→ OP TE LOSSEN
Neem alstublieft de regels over van de regel met "True or false: 909aaf6671eb5a643386a93653f509fb2765789…" tot en met de regel met "Reading left to right, what", letterlijk en zonder wijzigingen.
**** AANGELEVERDE GEGEVENS
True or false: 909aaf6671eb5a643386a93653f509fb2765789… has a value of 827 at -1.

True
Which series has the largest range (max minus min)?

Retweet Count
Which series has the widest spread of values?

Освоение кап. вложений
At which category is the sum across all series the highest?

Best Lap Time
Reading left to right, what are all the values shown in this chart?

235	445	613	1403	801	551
********
**** AANGELEVERDE GEGEVENS
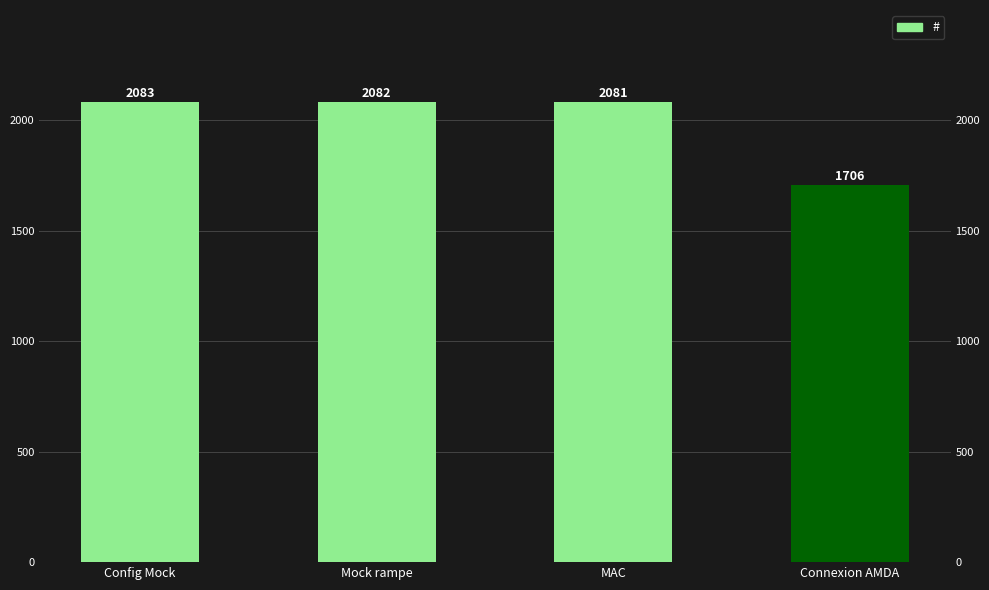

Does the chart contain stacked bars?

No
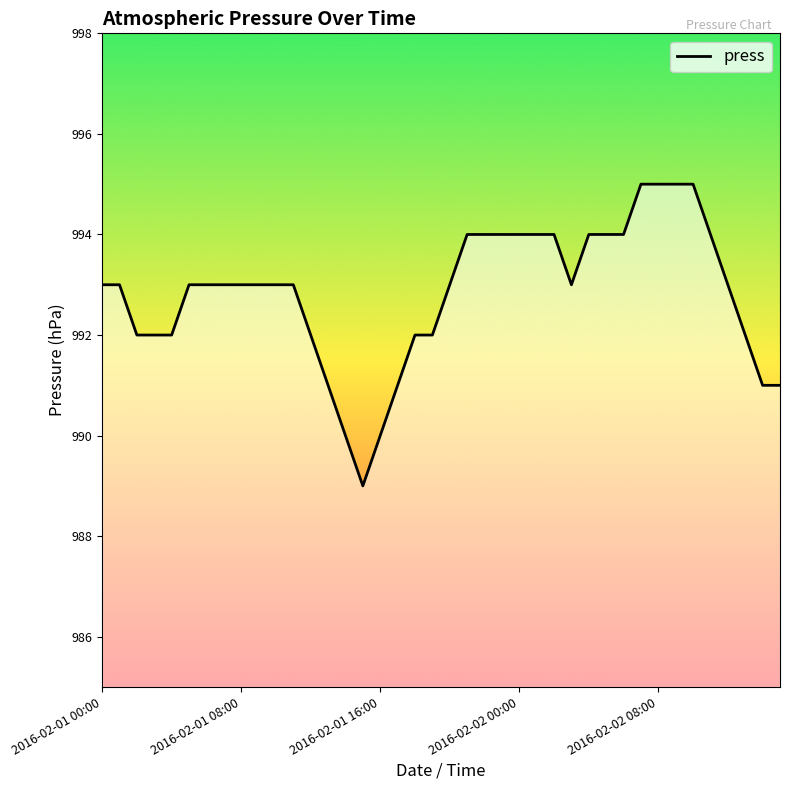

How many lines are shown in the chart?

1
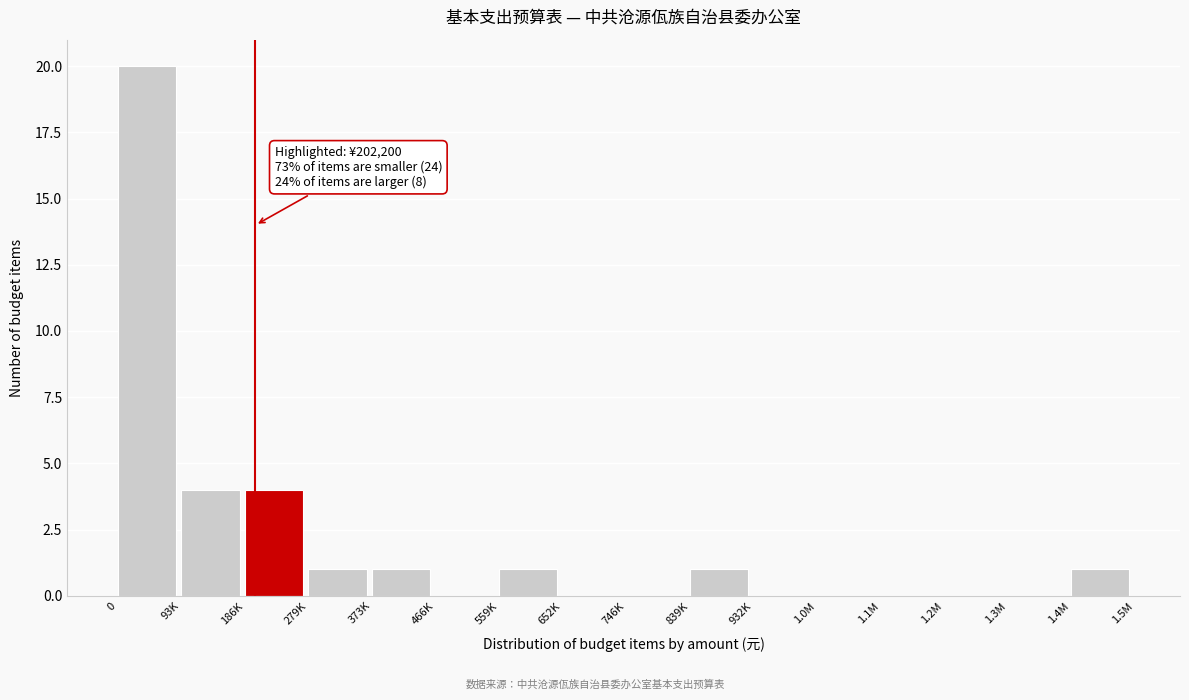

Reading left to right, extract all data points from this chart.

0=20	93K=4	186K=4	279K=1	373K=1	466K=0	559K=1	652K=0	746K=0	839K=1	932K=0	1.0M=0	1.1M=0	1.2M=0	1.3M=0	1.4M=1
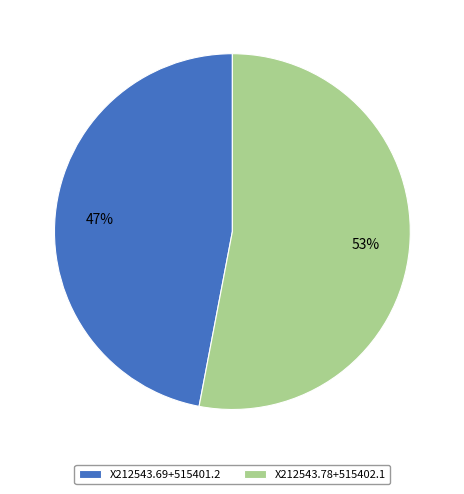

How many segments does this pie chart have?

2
********
→ RESULTAAT OEFENING
True or false: 909aaf6671eb5a643386a93653f509fb2765789… has a value of 827 at -1.

True
Which series has the largest range (max minus min)?

Retweet Count
Which series has the widest spread of values?

Освоение кап. вложений
At which category is the sum across all series the highest?

Best Lap Time
Reading left to right, what are all the values shown in this chart?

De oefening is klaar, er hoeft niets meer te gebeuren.